Il est tenu compte du salaire effectivement perçu, augmenté des avantages susceptibles de donner lieu au versement des cotisations et affecté de coefficients de majoration.
Le montant des arrérages de chaque mois ultérieur est réduit à concurrence du dépassement constaté au cours du trimestre précédent (CSS, art. L. 341-12 et R.341-15).
Une personne qui effectue des heures de travail auprès d'une association intermédiaire est en principe titulaire d'un contrat de travail et reçoit une rémunération calculée soit à partir d'un nombre d'heures de travail forfaitaire, soit du nombre d'heures de travail effectuées chez l'utilisateur. La caisse primaire d'assurance maladie sera donc amenée à déterminer le montant cumulé par rapport à la limite à ne pas dépasser.
La pension est également supprimée ou suspendue lorsque la capacité de gain de l'invalide pensionné devient supérieure à 50 % (CSS, art.
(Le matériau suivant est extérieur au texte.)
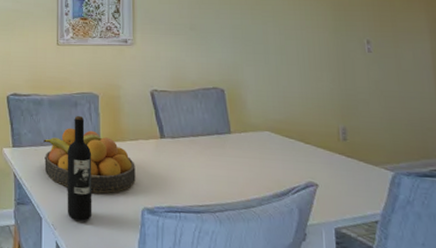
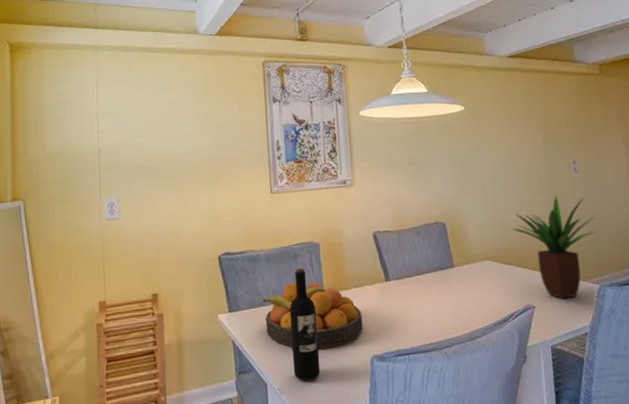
potted plant: none [296,74,390,182] -> present [512,195,595,299]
L. 341-13 et R. 341-14). La caisse primaire d'assurance maladie peut, à tout moment, provoquer une expertise médicale sur la capacité de gain qui reste à l'intéressé.
Seul un traitement ou un suivi des cours en vue de son reclassement ou de sa rééducation professionnelle peut permettre le maintien à l'intéressé d'une fraction de la pension, quel que soit son salaire ou gain (CSS, art. L. 341-14).
Quant à l'allocation supplémentaire d'invalidité (ASI), elle peut être révisée, suspendue ou supprimée lorsque les ressources du bénéficiaire varient. Par ailleurs, en cas de suspension de la pension d'invalidité, l'ASI est également suspendue (CSS, art. L. 815-27).